Another great night at the Sound Lounge was provided by Elliot Dalgliesh and his Mute Canary tribute to Eric Dolphy. What a band this was: bassist Lloyd Swanton (a surprise inclusion in some ways, but sounding absolutely right as he does in any context), guitarist Carl Dewhurst, drummer Simon Barker, trumpeter Phil Slater and wonderful young Brisbane alto and tenor saxophonist Scott McConnachie. Many of Dolphy’s beautiful melodies were played, including the rarely heard Serene from the album Far Cry. The Dolphy idom was expanded electronically by Dewhurst’s exceptional guitar playing.

In the second set Elliott announced that he didn’t feel like playing any Dolphy just then and gave us Charlie Parker’s Relaxin’ At Camarillo instead, a wonderful blues on which Dewhurst introduced some superb jazz guitar references.
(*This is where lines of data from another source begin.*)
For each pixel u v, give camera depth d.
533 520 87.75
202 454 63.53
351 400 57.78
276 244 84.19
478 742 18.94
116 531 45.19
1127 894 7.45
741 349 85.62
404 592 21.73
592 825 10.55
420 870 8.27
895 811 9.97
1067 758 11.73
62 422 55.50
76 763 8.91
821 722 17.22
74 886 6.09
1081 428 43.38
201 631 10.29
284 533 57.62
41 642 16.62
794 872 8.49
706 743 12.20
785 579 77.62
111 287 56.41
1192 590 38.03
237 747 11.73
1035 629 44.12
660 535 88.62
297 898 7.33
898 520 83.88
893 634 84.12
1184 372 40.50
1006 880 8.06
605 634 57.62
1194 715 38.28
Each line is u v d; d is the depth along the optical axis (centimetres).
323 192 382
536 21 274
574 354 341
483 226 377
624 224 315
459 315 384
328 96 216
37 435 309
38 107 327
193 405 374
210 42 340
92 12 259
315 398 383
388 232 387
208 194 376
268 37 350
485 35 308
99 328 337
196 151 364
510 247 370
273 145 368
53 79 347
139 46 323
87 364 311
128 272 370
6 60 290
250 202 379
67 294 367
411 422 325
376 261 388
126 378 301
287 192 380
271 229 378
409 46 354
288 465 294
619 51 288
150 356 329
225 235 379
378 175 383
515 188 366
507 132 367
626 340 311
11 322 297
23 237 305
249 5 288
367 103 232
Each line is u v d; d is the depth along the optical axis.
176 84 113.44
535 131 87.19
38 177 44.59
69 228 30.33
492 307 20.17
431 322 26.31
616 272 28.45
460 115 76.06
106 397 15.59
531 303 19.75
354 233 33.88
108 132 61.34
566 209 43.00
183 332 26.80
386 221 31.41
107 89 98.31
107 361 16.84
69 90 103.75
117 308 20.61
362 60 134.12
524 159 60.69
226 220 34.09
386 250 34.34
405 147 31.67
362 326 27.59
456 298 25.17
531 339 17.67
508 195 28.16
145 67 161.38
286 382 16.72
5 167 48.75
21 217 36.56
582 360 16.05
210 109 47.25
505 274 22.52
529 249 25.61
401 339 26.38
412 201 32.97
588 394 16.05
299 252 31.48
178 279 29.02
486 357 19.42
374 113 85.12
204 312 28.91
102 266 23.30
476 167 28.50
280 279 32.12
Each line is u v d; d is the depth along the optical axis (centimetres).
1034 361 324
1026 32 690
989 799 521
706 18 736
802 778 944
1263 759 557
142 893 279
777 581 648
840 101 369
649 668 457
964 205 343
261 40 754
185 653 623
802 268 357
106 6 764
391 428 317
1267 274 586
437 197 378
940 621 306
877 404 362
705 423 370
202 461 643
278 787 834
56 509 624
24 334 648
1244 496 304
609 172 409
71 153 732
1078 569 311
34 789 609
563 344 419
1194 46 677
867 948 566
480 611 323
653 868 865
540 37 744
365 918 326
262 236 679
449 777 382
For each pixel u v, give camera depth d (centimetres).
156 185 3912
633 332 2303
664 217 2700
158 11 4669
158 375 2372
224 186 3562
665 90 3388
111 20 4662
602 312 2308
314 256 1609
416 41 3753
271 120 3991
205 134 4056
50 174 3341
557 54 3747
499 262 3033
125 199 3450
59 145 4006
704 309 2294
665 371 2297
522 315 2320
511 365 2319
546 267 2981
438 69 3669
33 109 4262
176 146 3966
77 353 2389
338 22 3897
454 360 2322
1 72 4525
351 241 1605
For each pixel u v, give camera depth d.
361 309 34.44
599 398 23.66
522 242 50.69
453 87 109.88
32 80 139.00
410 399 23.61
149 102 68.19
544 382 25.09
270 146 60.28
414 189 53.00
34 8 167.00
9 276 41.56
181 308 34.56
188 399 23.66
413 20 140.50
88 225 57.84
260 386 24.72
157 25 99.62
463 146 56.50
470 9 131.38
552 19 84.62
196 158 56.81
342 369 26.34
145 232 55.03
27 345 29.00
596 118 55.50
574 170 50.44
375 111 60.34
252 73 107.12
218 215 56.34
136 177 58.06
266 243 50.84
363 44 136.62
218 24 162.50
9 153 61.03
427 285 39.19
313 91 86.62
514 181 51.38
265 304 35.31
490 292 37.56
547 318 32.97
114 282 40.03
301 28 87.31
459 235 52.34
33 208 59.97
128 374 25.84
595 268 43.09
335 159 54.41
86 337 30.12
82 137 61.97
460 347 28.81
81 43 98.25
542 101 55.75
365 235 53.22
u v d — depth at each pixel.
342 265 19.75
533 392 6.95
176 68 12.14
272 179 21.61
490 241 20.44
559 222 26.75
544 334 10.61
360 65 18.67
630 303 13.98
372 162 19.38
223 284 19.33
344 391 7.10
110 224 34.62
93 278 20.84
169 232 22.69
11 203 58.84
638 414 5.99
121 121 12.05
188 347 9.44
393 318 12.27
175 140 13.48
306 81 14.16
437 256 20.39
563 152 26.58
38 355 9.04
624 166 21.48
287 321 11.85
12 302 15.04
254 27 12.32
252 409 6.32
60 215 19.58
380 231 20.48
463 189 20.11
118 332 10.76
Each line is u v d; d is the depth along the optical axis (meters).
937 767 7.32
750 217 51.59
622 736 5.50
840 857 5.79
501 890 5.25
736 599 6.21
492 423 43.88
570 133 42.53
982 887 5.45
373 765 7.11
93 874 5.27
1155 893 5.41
At the end of the night Dewhurst told me, “Whatever you throw at Elliott he finds his own path through it. He finds a space that was meant for only him. Quite amazing really”.

I also heard the Kris Wanders Outfit which was devastating and a brilliant night by Roger Manins on leave from New Zealand. Dewhurst was heard again here and so was the brilliant, very different and not so often heard pianist Adam Ponting. A composition by Ponting was a highlight, but there was some very interesting writing indeed and great tenor playing by Manins, of course.

My sermon here is addressed to those of you who, like me, go regularly to the Sound Lounge to hear favourites, such as Mike Nock, Bernie McGann, Wanderlust (who just get better and better), The catholics, Ten Part etc. You should also drop in to hear some of this other stuff. You will be surprised.
If you are at Wangaratta this year you should catch Liaison Tonique from Cologne with special Melbourne saxophonist Adam Simmons. Also of course trumpeter Charles Tolliver, still sounding wonderful. And many others. Liaison Tonique have some other gigs including the Sound Lounge and they come courtesy of the Goethe Institute. To whom all praise.